VIENNA – A prospective sequencing-based gene expression study has uncovered a link between a parasitic infection that disproportionately affects resource-poor areas of the world and cancer-related gene activity in the cervix.
The results, presented Sunday at the European Society of Clinical Microbiology and Infectious Diseases global congress, point to a potential role for the parasites — and, surprisingly, for their only effective treatment — in cervical cancer.
Infection with the parasite Schistosoma haematobium causes the disease schistosomiasis and is particularly prevalent in regions with poor access to clean water and sanitation, infecting more than 110 million people worldwide by depositing eggs that infiltrate the urinary and reproductive tracts.
Infection with the parasite is known to be a cause of bladder cancer, but its role in cervical cancer remains unclear.
To investigate this connection, a team led by Anna Maria Mertelsmann, a researcher at University Hospital Zurich and Weill Cornell Medicine specializing in infectious diseases and molecular oncology, analyzed gene expression in cervical tissue samples collected from 39 Tanzanian women — 20 of whom had S. haematobium infections and 19 of whom did not.
Mertelsmann told GenomeWeb that the research built on a prior study published in 2018 by researchers including some of her colleagues from the Center for Global Health at Weill Cornell Medicine. That study demonstrated altered cervical mucosal gene expression and lower interleukin-15 levels in women infected with S. haematobium as compared to those with a related parasite, Schistosoma mansoni, factors that may influence HIV acquisition and cancer risk.
"There were some signals there that showed there might be different expression in oncogenic pathways in infected women, as well as an impairment of epithelial integrity," Mertelsmann said.
That created the impetus to look further into these findings but also to investigate what happens to gene expression after women are treated with praziquantel, the only current treatment for schistosomiasis.
"We know that praziquantel only eradicates the adult worms, not the eggs that actually cause symptoms and problems of schistosomiasis," Mertelsmann said. "There is a lot of evidence showing that symptoms … and clinical findings persist despite treatment. It makes sense because the eggs that cause the problems probably still remain; we just don't know for how long or if they will ever be cleared."
In the new study, the researchers collected cervical samples from the 39 subjects at baseline and four to 12 months after praziquantel treatment for those infected. They conducted Illumina RNA sequencing on the samples and analyzed differential gene expression with various open-source informatics packages. Qiagen's Ingenuity Pathway Analysis also helped them identify gene networks related to infection and posttreatment changes.
The researchers found that nine genes were expressed differently between infected and uninfected women, including four linked to cancer — BLK proto-oncogene, long intergenic non-protein coding RNA 2084, trichohyalin, and TCL1 family AKT coactivator A.
In addition, 23 genes were expressed differentially in women who cleared the infection after treatment, and 29 genes differed between women posttreatment and those who were not infected.
Posttreatment, certain cancer-related biological pathways were more active, particularly those involved in inflammation, tissue remodeling, and the breakdown of protective barriers in the cervix. These changes were linked to increased blood vessel formation, activation of tumor-related processes, and reduced apoptosis, a process involved in eliminating abnormal cells.
"I think, in general, it shows there is a clear signal," Mertelsmann said. "There is a difference between infected and uninfected women … and there seems to be a sign that there are more pro-oncogenic genes expressed or protective genes less expressed."

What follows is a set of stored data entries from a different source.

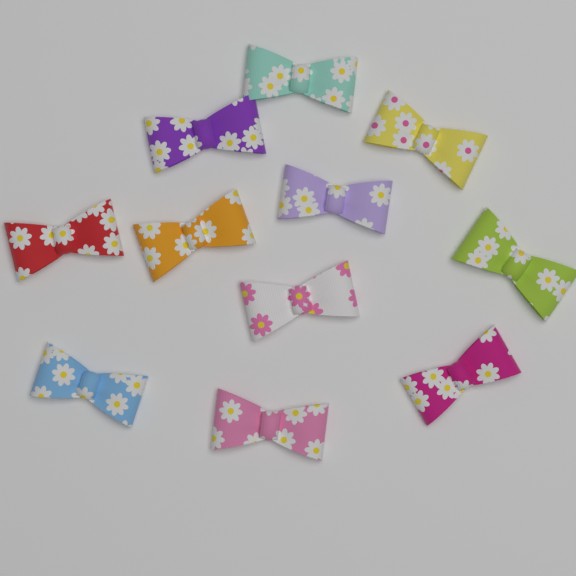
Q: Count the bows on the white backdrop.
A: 11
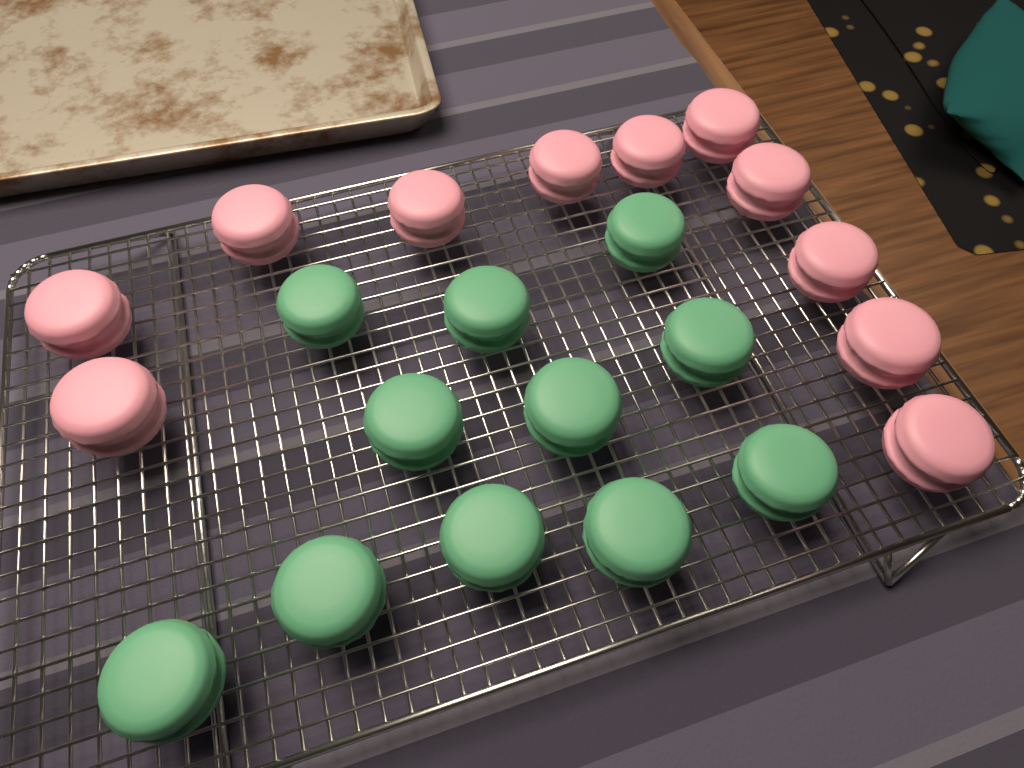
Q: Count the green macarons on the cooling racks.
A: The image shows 11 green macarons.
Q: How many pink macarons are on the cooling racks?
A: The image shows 11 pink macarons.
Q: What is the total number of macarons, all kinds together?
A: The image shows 22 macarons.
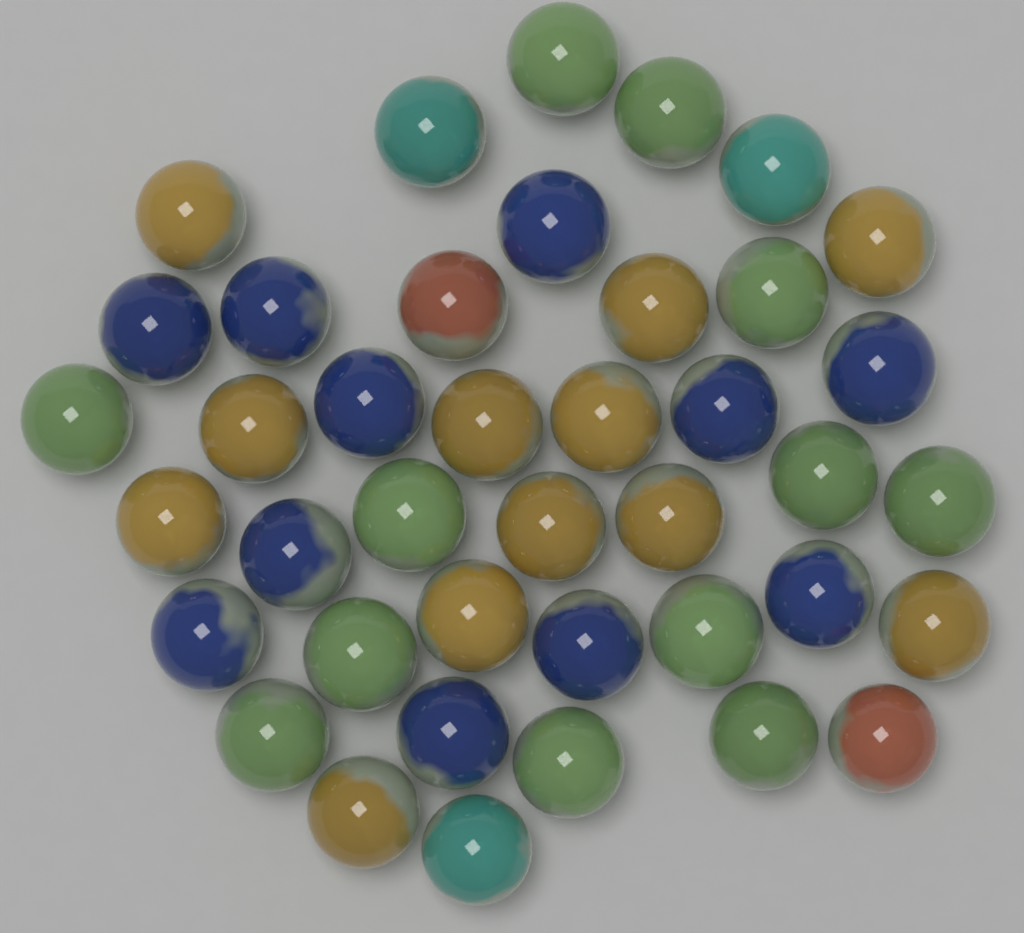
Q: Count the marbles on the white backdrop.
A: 40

Mertelsmann was quick to point out that the gene expression changes were in genes related to cancer activity in general, not necessarily cervical cancer specifically. And, she noted, the small sample size of the study means that larger longitudinal studies are needed to validate the findings and "really see what the implications are of this."
She and her colleagues have already embarked on a larger study of 180 women over 12 months using the same gene expression analysis methods. Samples for this study have already been collected but analysis has not yet begun, she said.

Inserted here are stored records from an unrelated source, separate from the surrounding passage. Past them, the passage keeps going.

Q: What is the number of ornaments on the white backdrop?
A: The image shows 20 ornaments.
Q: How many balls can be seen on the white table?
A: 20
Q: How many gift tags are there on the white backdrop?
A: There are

One major implication that the researchers are keen to explore is what this means for treatment with praziquantel, as the genes that were differentially expressed in treated women and uninfected women were different from the differentially expressed genes in infected versus uninfected women, suggesting that the drug could be involved in oncogenic pathways, at least shortly after treatment.
"We only followed women for up to 12 months, and we had more samples from women at four and six months because … you tend to lose women to follow-up, unfortunately, particularly in these rural areas," Mertelsmann said. "We don't know what would happen further along after treatment. Do these changes revert?"
These results also mirror what some other studies have shown — that adjunctive therapies might be needed in schistosomiasis patients to help with the cervical mucosal wound healing that seems to persist despite eradication of the adult worms from the patient's system.
Longer term, she said, the researchers can envision a scenario where monitoring gene expression in schistosomiasis patients may help inform treatment.
"We're unfortunately far away from that," she said. "But that's ideally the long-term goal."